Side-by-side comparison
| Country | Holding-period split | Tax-free allowance | How the gain is taxed |
|---|---|---|---|
| US (IRS) | Yes, 12 months | None (uses brackets) | Short-term: 10–37%; long-term: 0/15/20% |
| UK (HMRC) | No | £3,000 (2025/26) | 18% or 24% above allowance |
| Canada (CRA) | No | None | 50% of gain at marginal rate (+ provincial) |
| Australia (ATO) | Yes, 12 months | None | 50% discount after 12 months, then marginal rate |
You can plug your own numbers into the crypto capital-gains tax estimator, which applies each of these 2026 rules with a country selector.
A worked example
Suppose you bought $20,000 of crypto and sold it for $35,000 — a $15,000 gain — after holding 18 months, on $60,000 of other income:
- US: long-term, so it falls largely in the 15% bracket → roughly $2,250 tax.

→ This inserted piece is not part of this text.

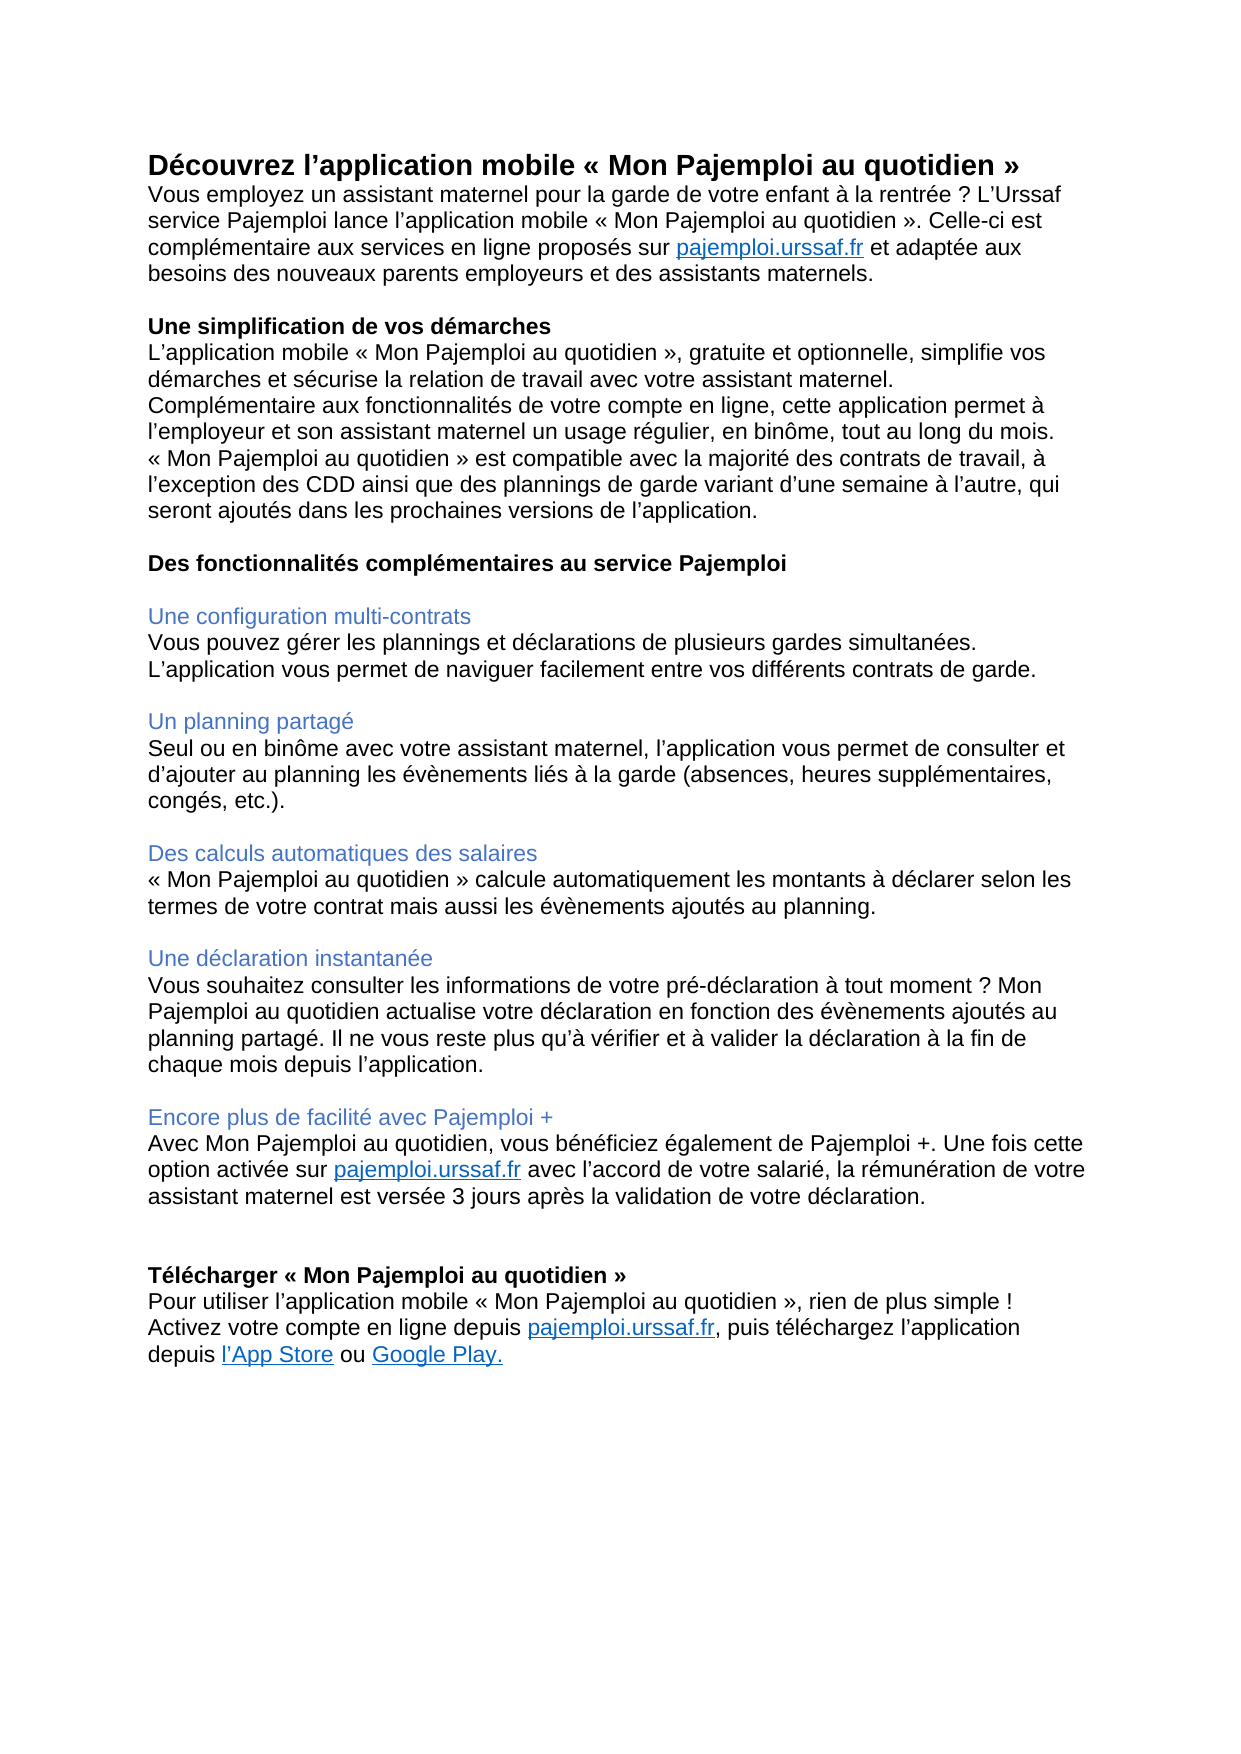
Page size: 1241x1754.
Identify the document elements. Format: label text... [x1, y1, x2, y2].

- UK (in £): £3,000 allowance leaves £12,000 taxed mostly at 18% → about £2,160.
- Canada: 50% inclusion → $7,500 added to income at your marginal rate.
- Australia: 50% discount → $7,500 taxed at your marginal rate.
These are illustrative; your actual bill depends on your full income and circumstances.
Common pitfalls
The biggest mistakes are forgetting that swaps are disposals, losing track of cost basis across exchanges, and ignoring staking or airdrop income, which is usually taxed separately as ordinary income. We cover these in common crypto tax mistakes and staking rewards and taxes.
Keep records of every transaction — date, amount, value in your local currency, and fees — and you’ll be able to calculate gains accurately and defend them if asked. When in doubt, use a qualified tax professional; this article is an estimate-focused explainer, not personalised advice.